▸ **Problem statement**
Would you please copy the entries exactly, leaving every picture aside?

___ Data section ___

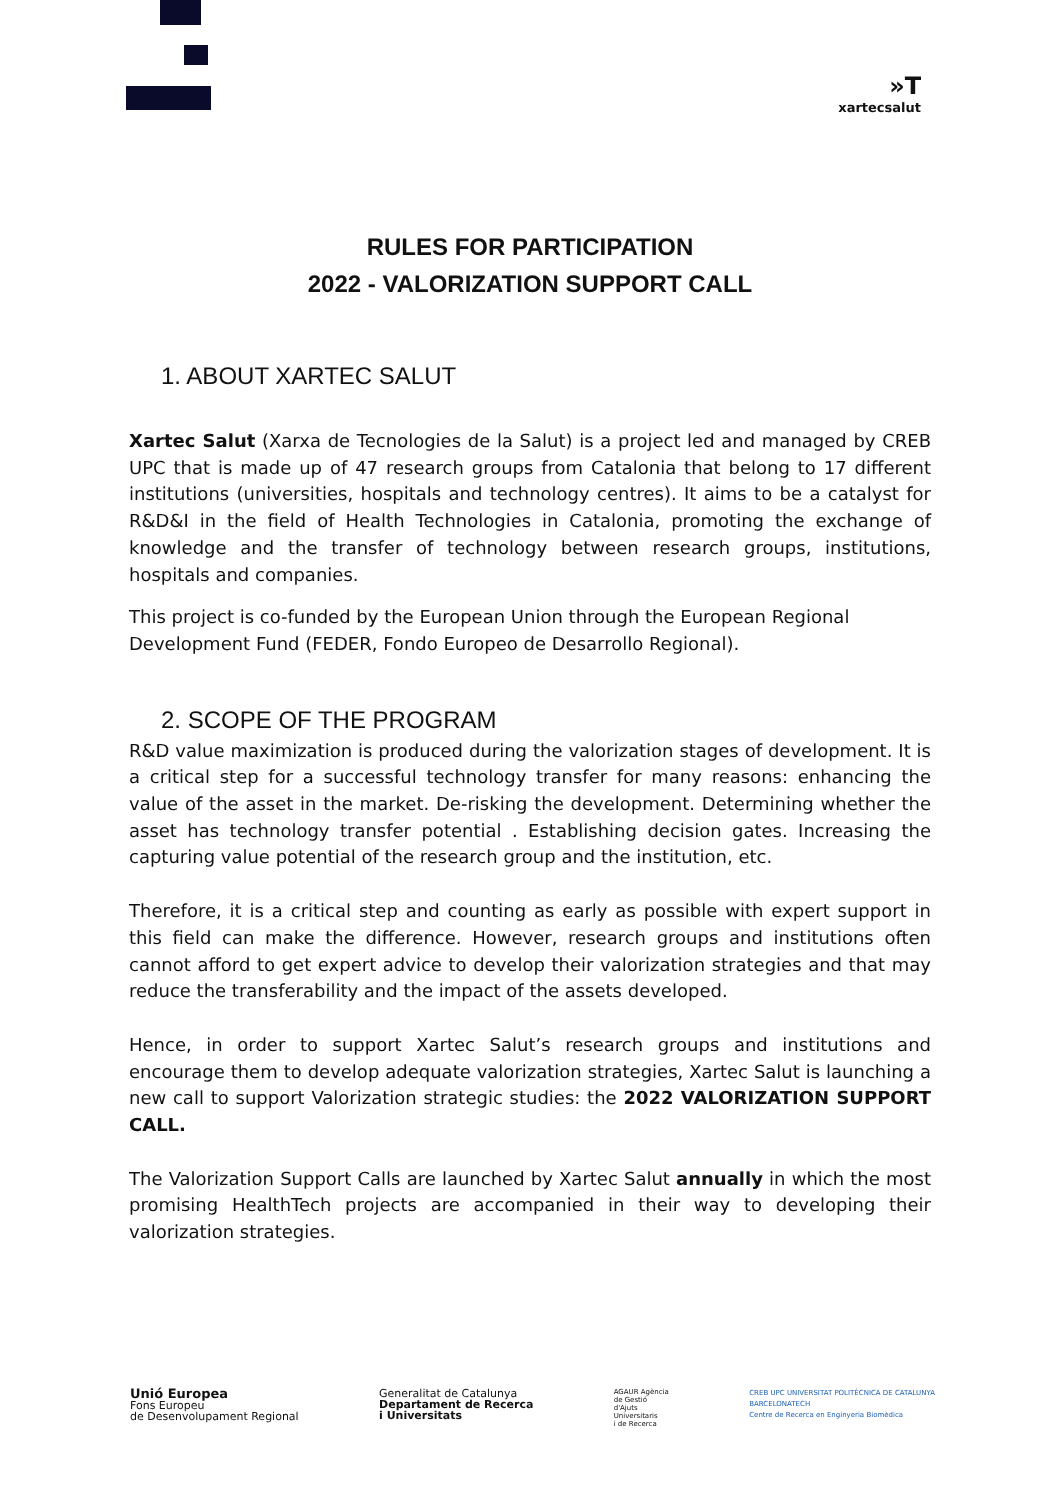»T
xartecsalut
RULES FOR PARTICIPATION
2022 - VALORIZATION SUPPORT CALL
1. ABOUT XARTEC SALUT
Xartec Salut (Xarxa de Tecnologies de la Salut) is a project led and managed by CREB UPC that is made up of 47 research groups from Catalonia that belong to 17 different institutions (universities, hospitals and technology centres). It aims to be a catalyst for R&D&I in the field of Health Technologies in Catalonia, promoting the exchange of knowledge and the transfer of technology between research groups, institutions, hospitals and companies.
This project is co-funded by the European Union through the European Regional Development Fund (FEDER, Fondo Europeo de Desarrollo Regional).
2. SCOPE OF THE PROGRAM
R&D value maximization is produced during the valorization stages of development. It is a critical step for a successful technology transfer for many reasons: enhancing the value of the asset in the market. De-risking the development. Determining whether the asset has technology transfer potential . Establishing decision gates. Increasing the capturing value potential of the research group and the institution, etc.
Therefore, it is a critical step and counting as early as possible with expert support in this field can make the difference. However, research groups and institutions often cannot afford to get expert advice to develop their valorization strategies and that may reduce the transferability and the impact of the assets developed.
Hence, in order to support Xartec Salut’s research groups and institutions and encourage them to develop adequate valorization strategies, Xartec Salut is launching a new call to support Valorization strategic studies: the 2022 VALORIZATION SUPPORT CALL.
The Valorization Support Calls are launched by Xartec Salut annually in which the most promising HealthTech projects are accompanied in their way to developing their valorization strategies.
Unió Europea
Fons Europeu
de Desenvolupament Regional
Generalitat de Catalunya
Departament de Recerca
i Universitats
AGAUR Agència
de Gestió
d'Ajuts
Universitaris
i de Recerca
CREB UPC UNIVERSITAT POLITÈCNICA DE CATALUNYA
BARCELONATECH
Centre de Recerca en Enginyeria Biomèdica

___

▸ **Answer section**
»T
xartecsalut
RULES FOR PARTICIPATION
2022 - VALORIZATION SUPPORT CALL
1. ABOUT XARTEC SALUT
Xartec Salut (Xarxa de Tecnologies de la Salut) is a project led and managed by CREB UPC that is made up of 47 research groups from Catalonia that belong to 17 different institutions (universities, hospitals and technology centres). It aims to be a catalyst for R&D&I in the field of Health Technologies in Catalonia, promoting the exchange of knowledge and the transfer of technology between research groups, institutions, hospitals and companies.
This project is co-funded by the European Union through the European Regional Development Fund (FEDER, Fondo Europeo de Desarrollo Regional).
2. SCOPE OF THE PROGRAM
R&D value maximization is produced during the valorization stages of development. It is a critical step for a successful technology transfer for many reasons: enhancing the value of the asset in the market. De-risking the development. Determining whether the asset has technology transfer potential . Establishing decision gates. Increasing the capturing value potential of the research group and the institution, etc.
Therefore, it is a critical step and counting as early as possible with expert support in this field can make the difference. However, research groups and institutions often cannot afford to get expert advice to develop their valorization strategies and that may reduce the transferability and the impact of the assets developed.
Hence, in order to support Xartec Salut’s research groups and institutions and encourage them to develop adequate valorization strategies, Xartec Salut is launching a new call to support Valorization strategic studies: the 2022 VALORIZATION SUPPORT CALL.
The Valorization Support Calls are launched by Xartec Salut annually in which the most promising HealthTech projects are accompanied in their way to developing their valorization strategies.
Unió Europea
Fons Europeu
de Desenvolupament Regional
Generalitat de Catalunya
Departament de Recerca
i Universitats
AGAUR Agència
de Gestió
d'Ajuts
Universitaris
i de Recerca
CREB UPC UNIVERSITAT POLITÈCNICA DE CATALUNYA
BARCELONATECH
Centre de Recerca en Enginyeria Biomèdica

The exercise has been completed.